Indigenously developed Akash Missile System approved by Cabinet

The 95% indigenously developed missiles have the potential to take down missile cruises and a wide range of aviation vehicles

December 30, 2020

The export of the missile will mark a radical shift in the Defence Manufacturing export ecosystem.

Domestic procurement for Defence Manufacturing is expected to increase to US$ 19bn by the year 2021.

The initiative is also expected to achieve US$ 5bn worth of exports from India.

Currently, 74% FDI is permitted in the Indian Defence Manufacturing sector.

The Akash missile system which is the nation’s first indigenously developed battery of missiles has been approved for use by the Union Cabinet. With a range of 25 km, the missiles are potent enough to target aerial defence assets and cruise missiles alike. The export of the missile system will also mark yet another first in the Indian defence export ecosystem hitherto dominated by small part exports. Minister for Defence, Sh Rajnath Singh commented: “The Government of India intends to focus on exporting high-value defence platforms, to achieve a target of 5 billion USD of defence export and improve strategic relations with friendly foreign countries.” The successful indigenous development of the Akash missile system could help increase domestic procurement to US$ 19bn by the year 2025. Later in 2020, the Ministry of Defence had procured 159 units of Automated Gun Aiming and Positioning System (AGAPS) in order to catalyse military modernisation. The procurement was especially noteworthy as it emerged from a PPP between Bharat Earth Movers Ltd (BEML), Larsen & Toubro and Tata Power Company Ltd (TPCL).
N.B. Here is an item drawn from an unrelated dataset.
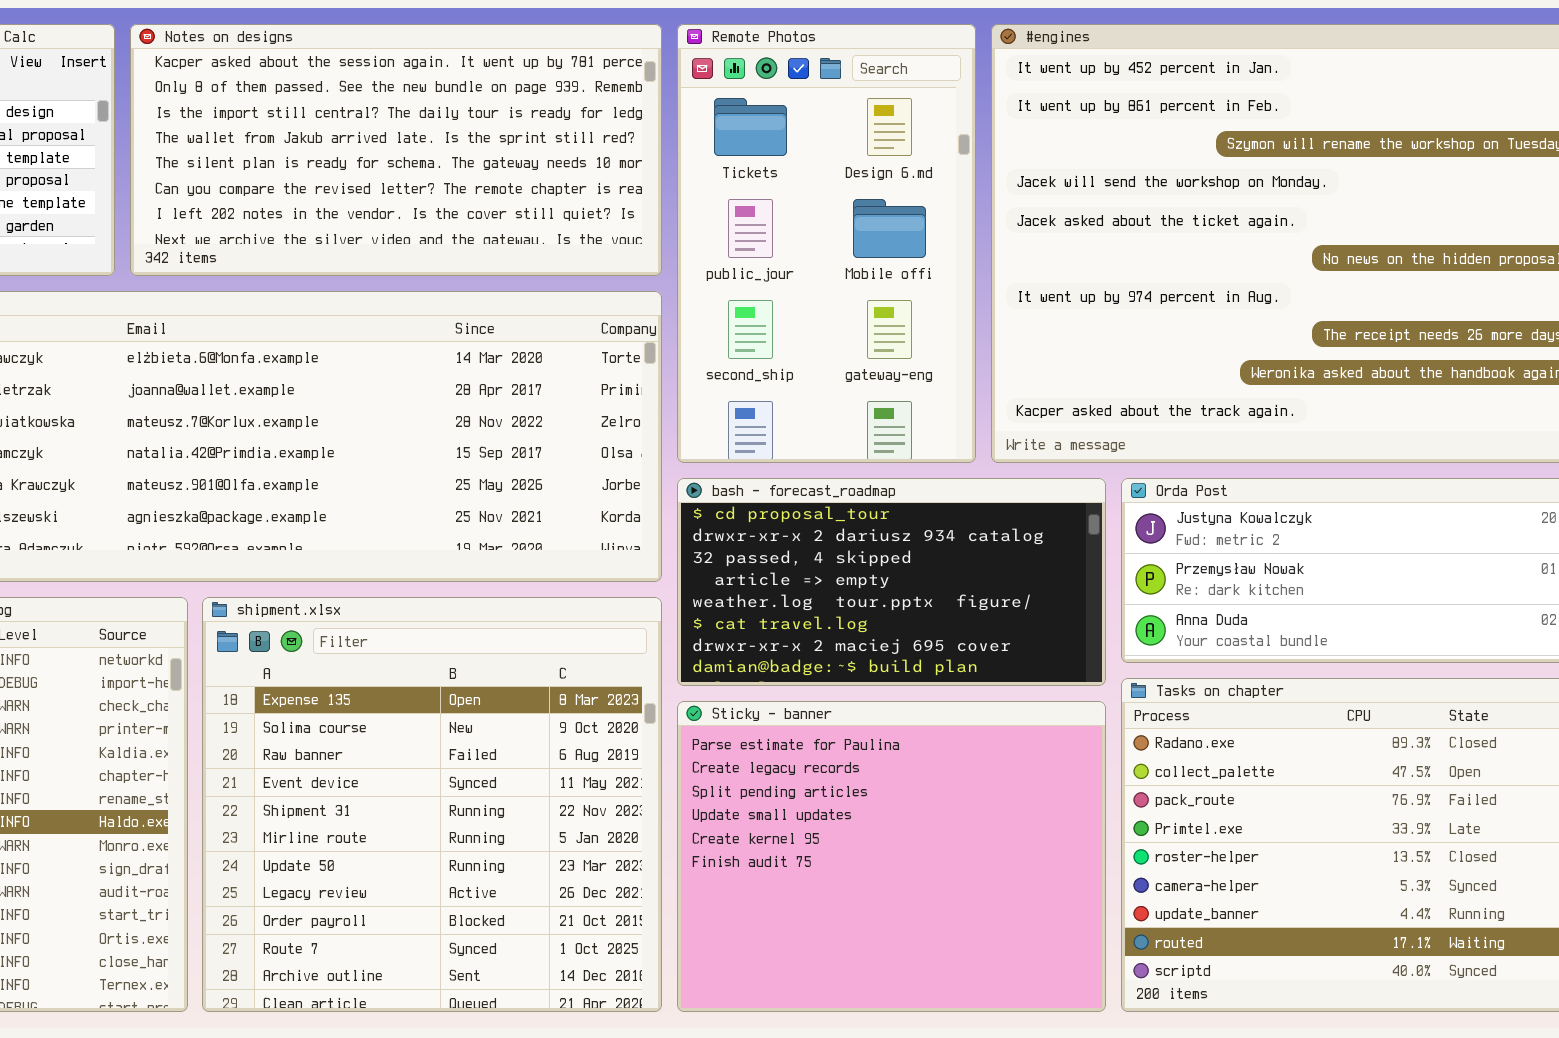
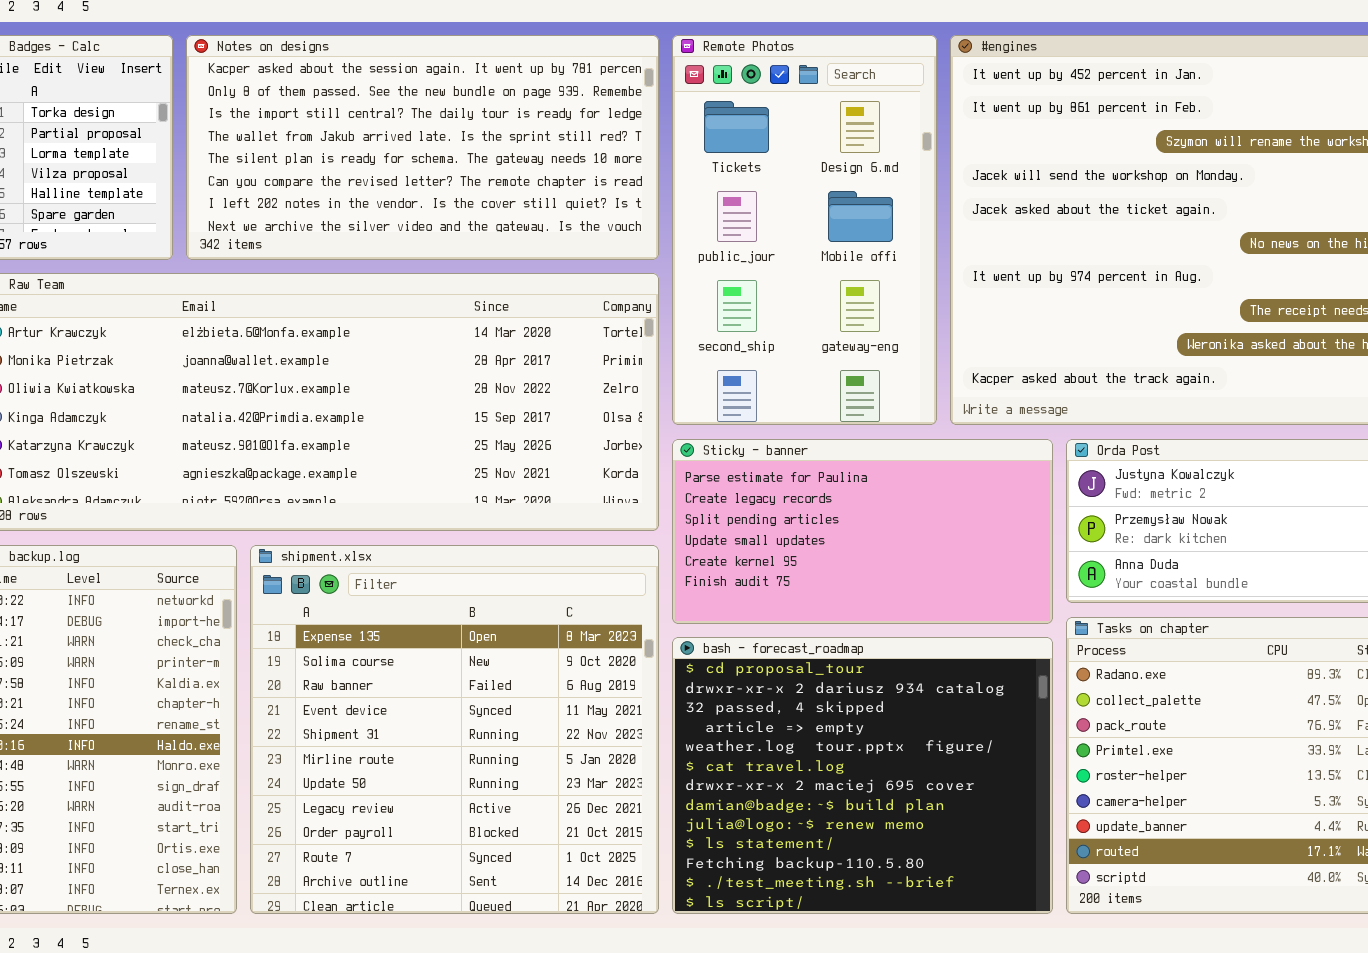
bash - forecast_roadmap: [677,478,1106,686] -> [672,637,1053,914], moved, resized
Sticky - banner: [677,701,1106,1012] -> [672,439,1053,624], moved, resized

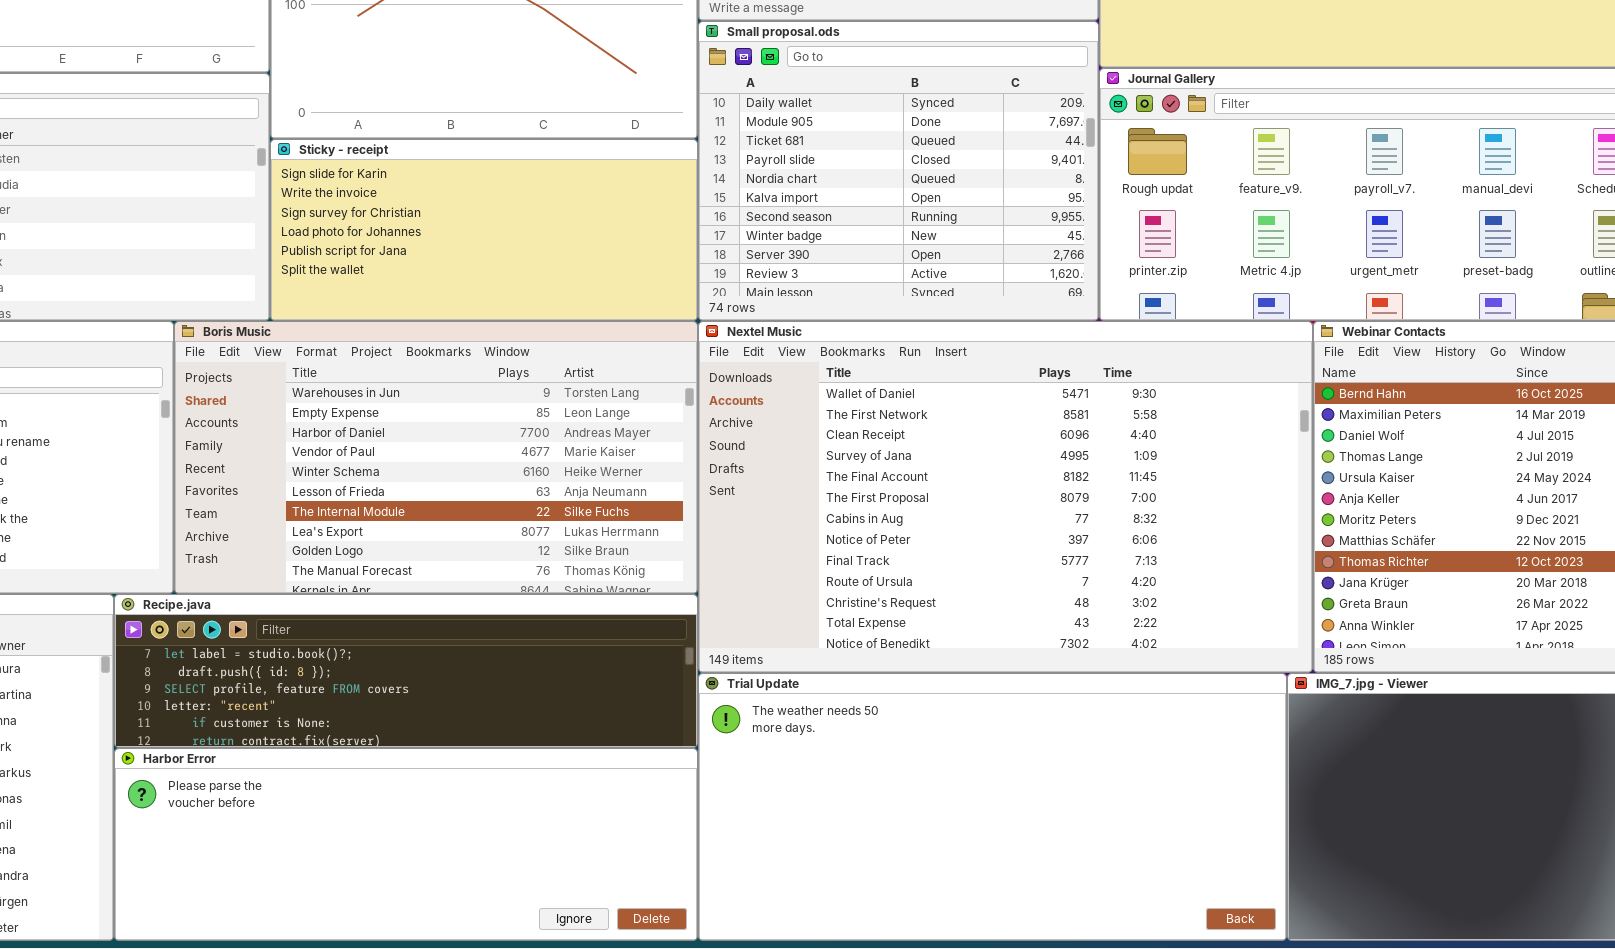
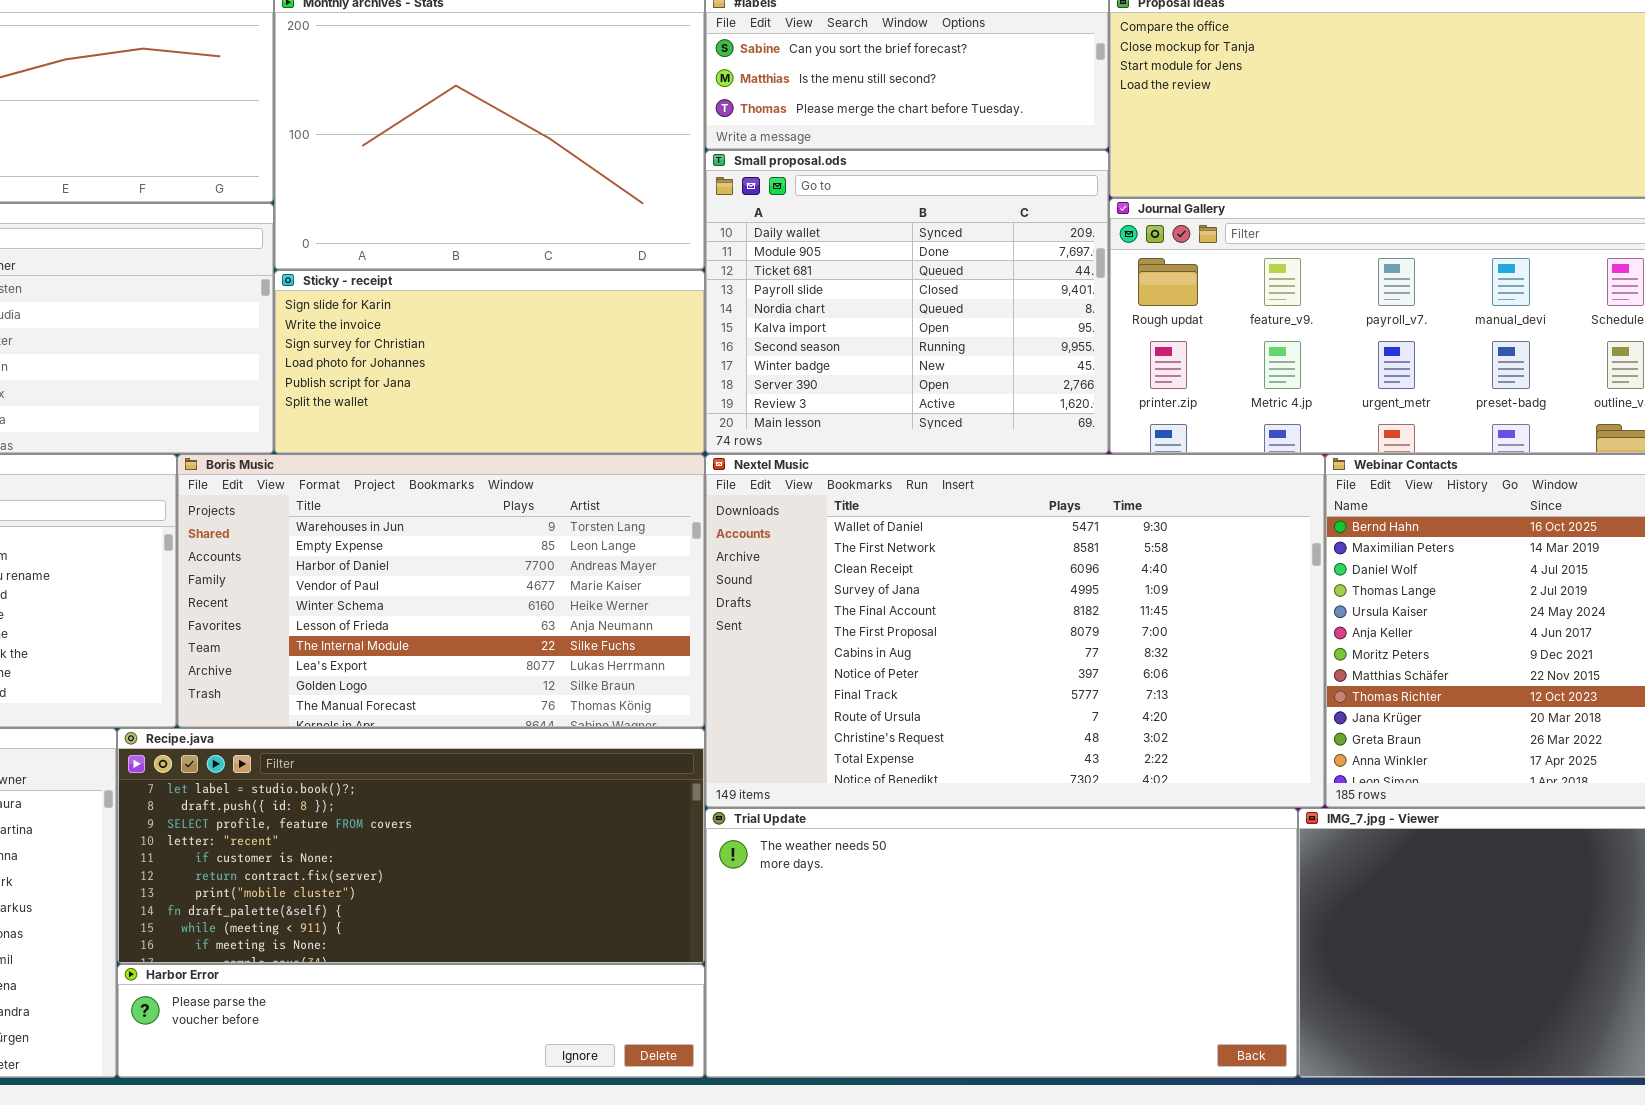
Recipe.java: [114,594,698,748] -> [117,728,705,964], resized
Harbor Error: [114,748,698,941] -> [117,964,705,1078], resized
Schemes like Atmanirbhar Bharat and the permitting of 74% FDI in the Defence Manufacturing sector allow India to focus on strengthening the manufacturing and sourcing mechanisms that exist indigenously. Experts at the Observer Research Foundation point to a few key roadblocks that will need to be overcome in order to make the aforementioned initiatives a success : (i) delays in approval and project completion, (ii) irregularities in procurement budgets, (iii) higher probability of modifying design post project execution, (iv) mismanagement of crucial projects. Furthermore, there are gaps in the manufacturing space that will need to be overcome with focused policymaking and time. Furthermore, the identification of the right partners is also crucial to the successful production and implementation of indigenously developed projects. In the case of technology adoption, it is imperative to assess the security of the technological components that are to be used and gauge their compatibility with the often hostile terrain that the defence forces have to operate within.